A well-worn one-dollar bill and a similarly distressed twenty-dollar bill arrived at a Federal Reserve Bank to be retired. As they moved along the conveyor belt to be burned, they struck up a conversation.
The twenty-dollar bill reminisced about its travels all over the country. "I've had a pretty good life," the twenty proclaimed, "Why I've been to Las Vegas and Atlantic City, the finest restaurants in New York, performances on Broadway, and even a cruise to the Caribbean."
"Wow!" said the one-dollar bill. "You've really had an exciting life!" "So, tell me," says the twenty, "where have you been throughout your lifetime?"
The one-dollar bill replies, "Oh, I've been to the Methodist Church, the Presbyterian church, the Baptist Church, the Lutheran Church and to the Episcopal Church." The twenty-dollar bill interrupts, "What's a church?"
I told my son "I want you to marry a girl of my choice!" He said "NO!" I told him she’s Bill Gates daughter!!!! He said "OKAY!"
Got in contact with Bill Gates & told him "I want your daughter to marry my son!" He said "NO!" Told him my son was the CEO of the World Bank! He said "OKAY!"
Went to the Chairman of the World Bank & told him to make my son CEO of the Bank! He said "NO!" Told him my son is Bill Gates' Son in Law! He said "OKAY!"
And that, my friends, is the essence of how politics works…

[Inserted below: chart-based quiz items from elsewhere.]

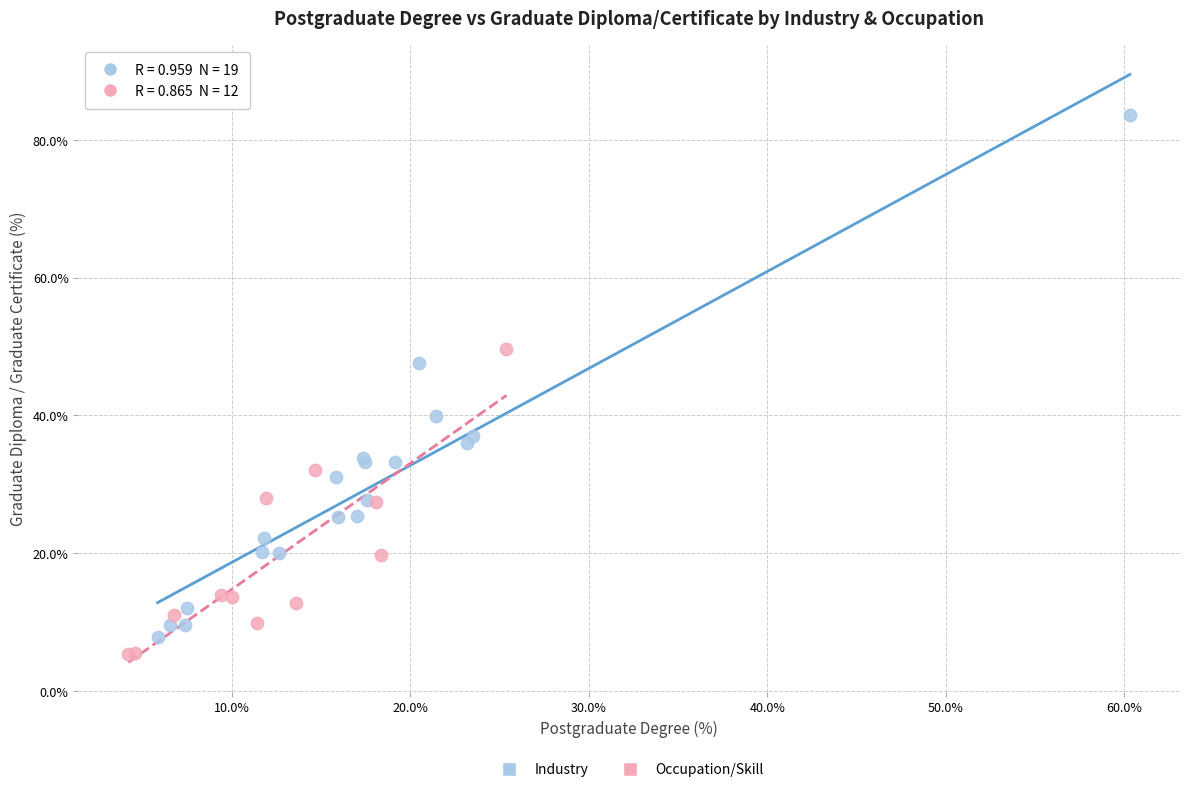

Which series contains the highest Y value?

Industry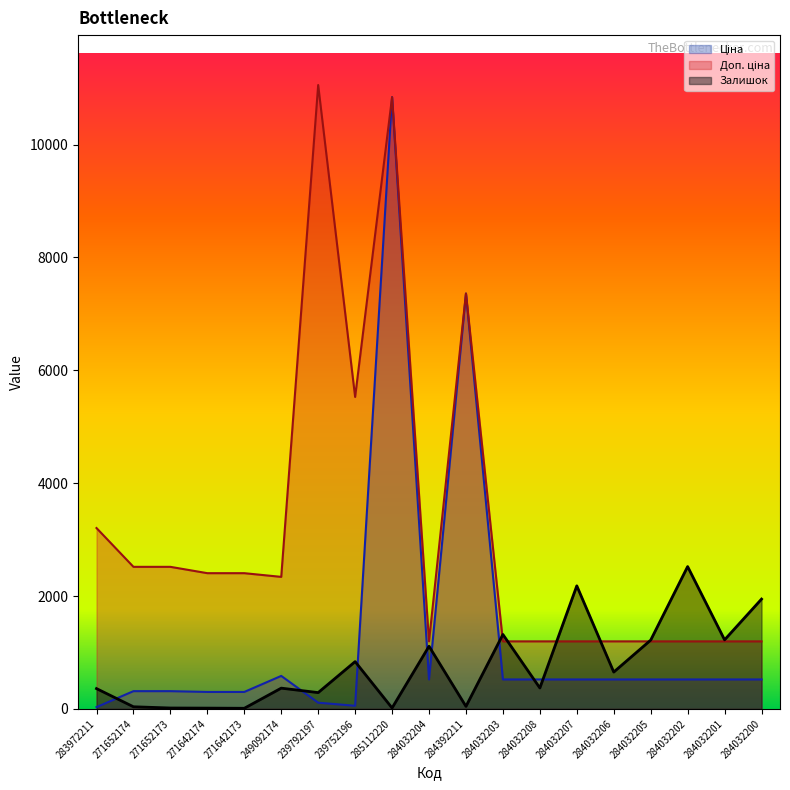

True or false: Залишок and Ціна intersect in this chart.

True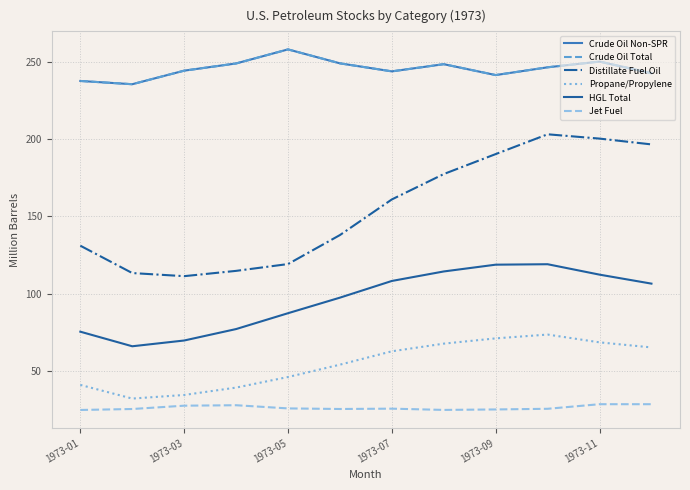

What is the difference between the maximum and second lowest values in the Jet Fuel series?

3.7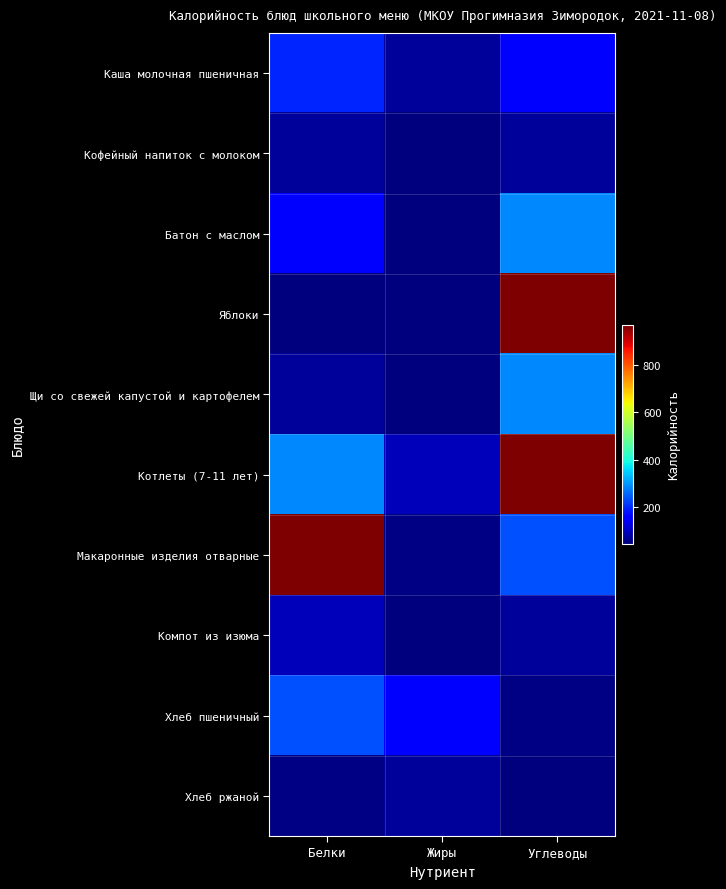

How many distinct data groups are displayed?

10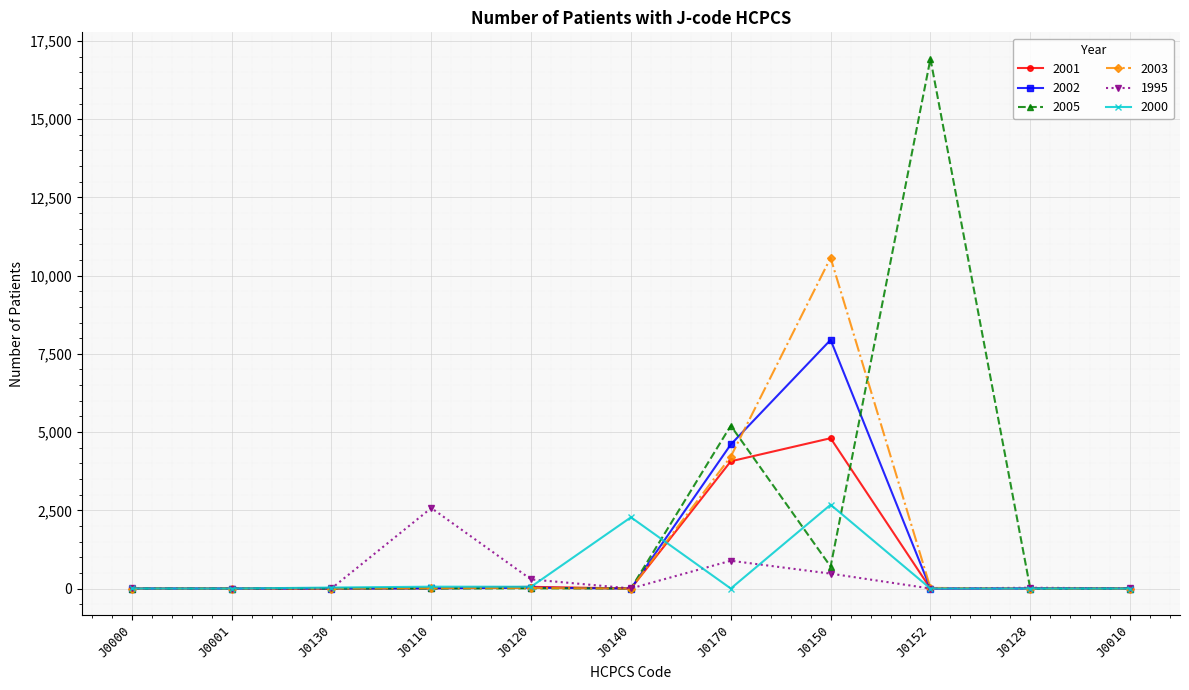

What is the maximum value shown in the chart?

16928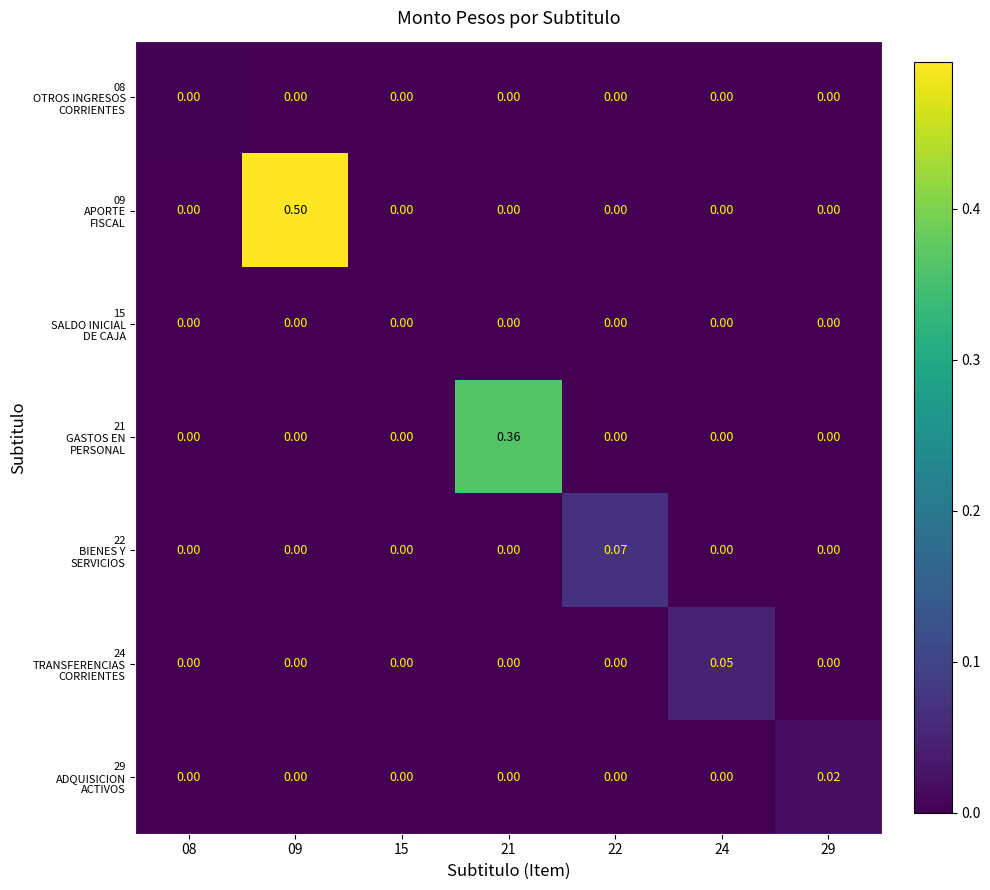

Count the number of data series in this chart.

7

This isn’t made up. It’s comes from an actual sign we saw on our recent trip:
We saw a sign at the side of the road said, “Purgatory Emporium Antique Mall” which we found amusing. (Bonnie said that the business was probably named by a husband who had had to spend to much time in such places with his wife.)
I discovered later that it is an actual store (see below) and that it was actually named for Purgatory Mountain in Virginia, which it is near.
Have you heard the song about a tortilla. Well, actually it’s more of a wrap.
Ever stop to think… and forget to start again?
A sign seen for a restaurant: “Peace, Love and Barbecue!” Does this mean that the meat was smoked with pot?
If tomatoes are technically a fruit, is ketchup a smoothie?
Q: How many seconds are there in one year? A: 12 of them: January 2nd, February 2nd, March 2nd, April 2nd, May 2nd, June 2nd, July 2nd, August 2nd, September 2nd, October 2nd, November 2nd, December 2nd.
If lawyers are disbarred and clergymen defrocked, then doesn’t it follow that electricians can be delighted, musicians denoted, cowboys deranged, models deposed, tree surgeons debarked, and dry cleaners depressed?
Do Lipton Tea employees get to take “coffee breaks?”
Does the little mermaid wear an algebra?